Adderall Wife and Divorce?
Two years ago, my wife was prescribed adderall. At first, the personality change was noticeable, however not really bad. She became a focused machine able to be super-mom to our children.
Now, we are near divorce. There is no relationship, she can't "deal" with people, and she is constantly angry, frustrated and burned out.
She has no interest in me, others, nothing.
Now, I don't think she is taking anymore than the prescribed amount, but ... could these issues be related to her Adderall?
I know it's been a while since you posted this. Hopefully things have worked out well. I don't like admitting this, but I think Adderall can definitely change the user's personality... drastically. The worst part about it is how tricky it is, and how difficult it is to determine what's caused by the medication, and what's not. Everyone is different, but this is my experience.
I'm a 25 yr old female and I've been married for 4 years. I've always been happy, adventerous, athletic, and in love with life. However, I've also always been reckless, impatient, impulsive, fearless, forgetful, and extremely ADHD. After dozens (literally) of broken bones, a few car accidents, a decade of uncompleted projects, speeding tickets, bad hair styles, jumping countries and relationships, and two years of driving my husband nuts by "forgetting" to do so many of the things I needed to do, I finally caved in and decided to try a medication that might help with my ADHD.
Testing out meds was a bit rocky, (and by bit, I mean EXTREMELY) but eventually I found one that fit (Adderall xr 25).
In general, I've felt that Adderall has really helped me out. If anything, the world is a safer place ;) I am a much safer driver, better "house wife", better at paperwork, finances, shopping lists, navigating through difficult situations, and following through with things. I feel I have much more control over my impulse problems and can say I haven't shaved my head or dyed my hair a terrible color on a whim since I started meds.
Since I started taking meds (at first it was ritilin, then adderall... tried generics and name brand of both..), I have felt MUCH SADDER all the time. Ritilin was terrible. It turned me into a sobbing, angry, argumentative b*tch who meticulously folded perfect piles of laundry. I was obsessed with being the "perfect wife" and let go of my easy going, happy, optimistic nature in order to turn into a miserable, house keeping robot. Around the same time, I stumbled into a huge (very late) emotional mourning/healing process as I relived all the dreadful events of my past (many were results of my untreated ADHD.)... NOT very fun. I finally switched to Adderall xr and noticed that the good effects were not as strong, but neither were the bad ones. IT was worth it to me. After a few months, I loosened up a lot and even let the dishes pile up. I like to think that now I am pretty balanced on it and myself, but in reality, I know I'm still not the same as I was before I started "treatment" for my craziness. NOR is my marriage. There were so many months of arguments that I felt so absolutely passionate about (though most were completely unfounded), months of coldness, depression, pulling away from friends, hobbies, and intimacy, and emotional instability,,, that I'm not sure how long it will take to get things back on track.
I don't know how much of my issues can be blamed on medication, vs. myself/my choices... but I really feel that in general, my entire personality has changed to a much more serious, analytical, pessimistic, self centered, uptight WORRY-ER.

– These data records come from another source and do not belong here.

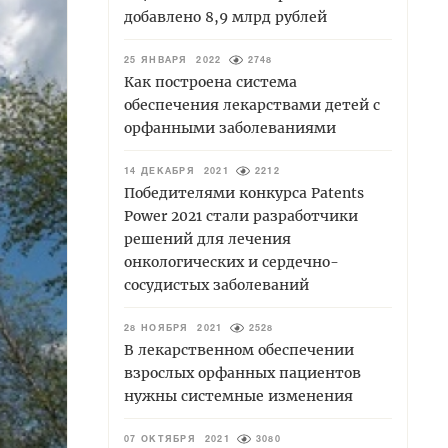
добавлено 8,9 млрд рублей
25 ЯНВАРЯ 2022
2748
Как построена система
обеспечения лекарствами детей с
орфанными заболеваниями
14 ДЕКАБРЯ 2021
2212
Победителями конкурса Patents
Power 2021 стали разработчики
решений для лечения
онкологических и сердечно-
сосудистых заболеваний
28 НОЯБРЯ 2021
2528
В лекарственном обеспечении
взрослых орфанных пациентов
нужны системные изменения
07 ОКТЯБРЯ 2021
3080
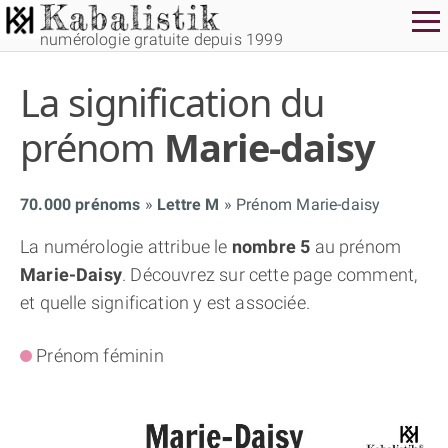
numérologie gratuite depuis 1999
La signification du
prénom
Marie-daisy
70.000 prénoms
Lettre M
Prénom Marie-daisy
THÈME GRATUIT
La numérologie attribue le
nombre 5
au prénom
Marie-Daisy
. Découvrez sur cette page comment,
THÈME NUMÉROLOGIQUE APPROFONDI
et quelle signification y est associée.
THÈME TEMPOREL
Prénom féminin
NUMÉROSCOPE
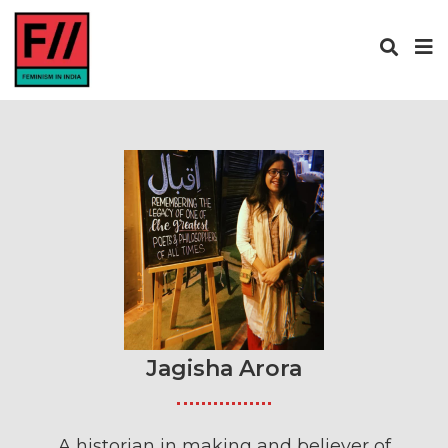
Jagisha Arora
A historian in making and believer of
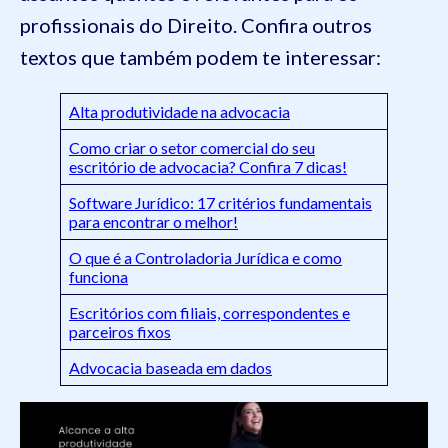
profissionais do Direito. Confira outros
textos que também podem te interessar:
Alta produtividade na advocacia
Como criar o setor comercial do seu
escritório de advocacia? Confira 7 dicas!
Software Jurídico: 17 critérios fundamentais
para encontrar o melhor!
O que é a Controladoria Jurídica e como
funciona
Escritórios com filiais, correspondentes e
parceiros fixos
Advocacia baseada em dados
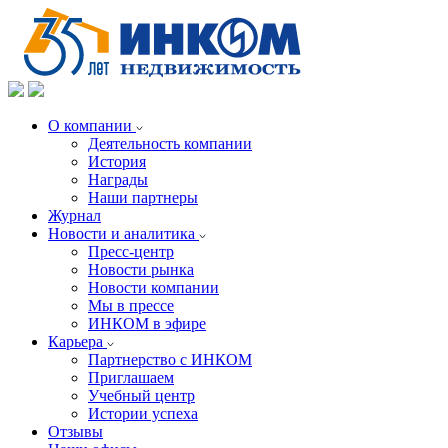
О компании
Деятельность компании
История
Награды
Наши партнеры
Журнал
Новости и аналитика
Пресс-центр
Новости рынка
Новости компании
Мы в прессе
ИНКОМ в эфире
Карьера
Партнерство с ИНКОМ
Приглашаем
Учебный центр
Истории успеха
Отзывы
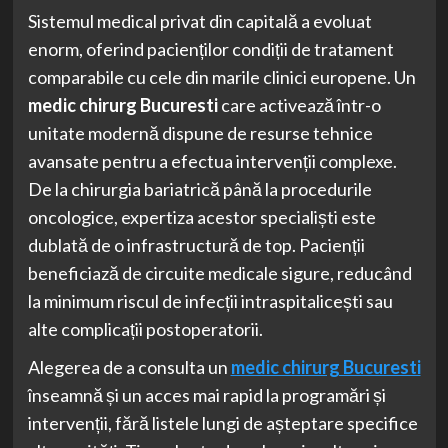
Sistemul medical privat din capitală a evoluat
enorm, oferind pacienților condiții de tratament
comparabile cu cele din marile clinici europene. Un
medic chirurg Bucuresti
care activează într-o
unitate modernă dispune de resurse tehnice
avansate pentru a efectua intervenții complexe.
De la chirurgia bariatrică până la procedurile
oncologice, expertiza acestor specialiști este
dublată de o infrastructură de top. Pacienții
beneficiază de circuite medicale sigure, reducând
la minimum riscul de infecții intraspitalicești sau
alte complicații postoperatorii.
Alegerea de a consulta un
medic chirurg Bucuresti
înseamnă și un acces mai rapid la programări și
intervenții, fără listele lungi de așteptare specifice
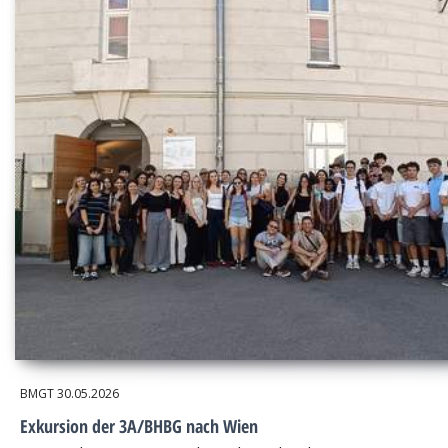
BMGT
30.05.2026
Exkursion der 3A/BHBG nach Wien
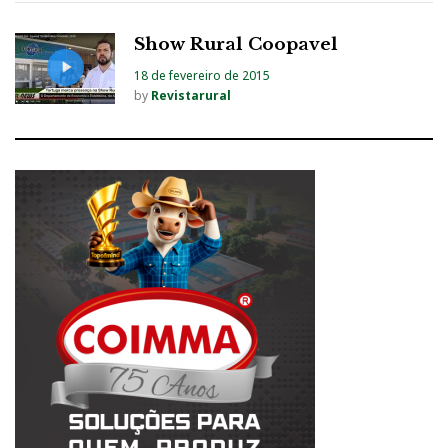
Show Rural Coopavel
18 de fevereiro de 2015
by
Revistarural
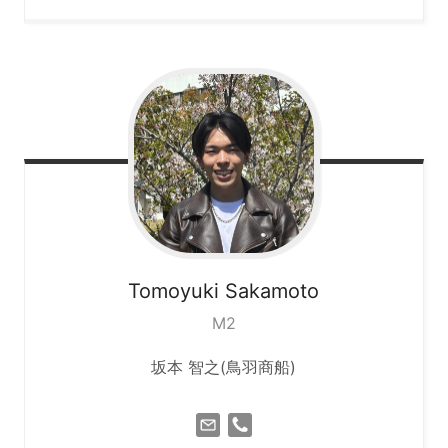
Tomoyuki
Sakamoto
M2
坂本 智之(鳥羽商船)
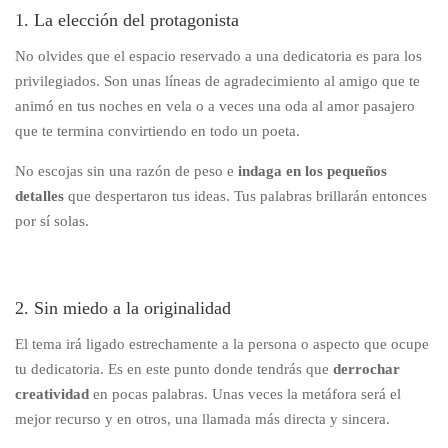
1. La elección del protagonista
No olvides que el espacio reservado a una dedicatoria es para los
privilegiados. Son unas líneas de agradecimiento al amigo que te
animó en tus noches en vela o a veces una oda al amor pasajero
que te termina convirtiendo en todo un poeta.
No escojas sin una razón de peso e
indaga en los pequeños
detalles
que despertaron tus ideas. Tus palabras brillarán entonces
por sí solas.
2. Sin miedo a la originalidad
El tema irá ligado estrechamente a la persona o aspecto que ocupe
tu dedicatoria. Es en este punto donde tendrás que
derrochar
creatividad
en pocas palabras. Unas veces la metáfora será el
mejor recurso y en otros, una llamada más directa y sincera.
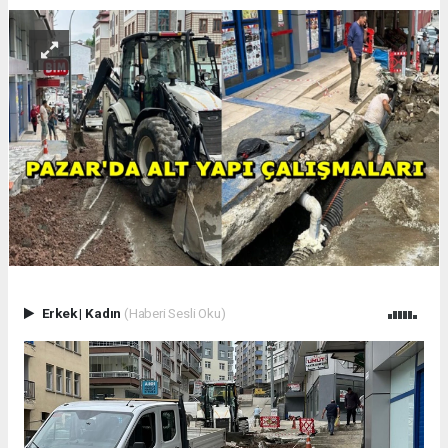
Erkek
|
Kadın
(Haberi Sesli Oku)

Luckily, I discovered ST. JOHN'S WORT (NOT THE CAPSELS... the tablets work much better for me. I love the NatureMade brand (450mg extract)... It's like $3 a bottle!... :) WHAM! I pop three to four of those pills a day and I seriously feel like (FOR THE FIRST TIME SINCE I Started all this) the person I used to be... only much safer on the road. ;)
So yeah, I can totally understand if your wife changed a lot. These are serious drugs and SO SNEAKY and convincing (when I get angry on adderall or especially ritilin, I TOTALLY believe that I am actually extremely angry about something extremely important! The next day I couldn't care less about the topic... yet during the moment, It's almost impossible to convince myself that what I am feeling is simply a side effect of the drug I am taking... and not the end of the world. I really hope things can get straightened out and improve.
damn sure could be. I am getting divorced and my family contributes my personality change to adderall. I am getting off this shit.
From your description, I could be your wife. I suffer from everything you have described. I am or was not ADD, in fact the very opposite. I started taking it for college exams, then to get through law school, then to be a super performer at work...and now I am 5 years in and slowly increasing my dosage. The only "symptom" that I suffered from that you did not describe it that I swear it has actually caused me to become ADD. At times I think people I work with might call me flighty or scatterbrained, which is the complete opposite of how I have been my entire life pre-adderall.
I don't have any solution, but wanted to let you know that someone else out there is just like your wife. I have decided to slowly start weening off it, but find myself unable to do it. I tell myself I will start tomorrow, and tomorrow has turned into 5 months now.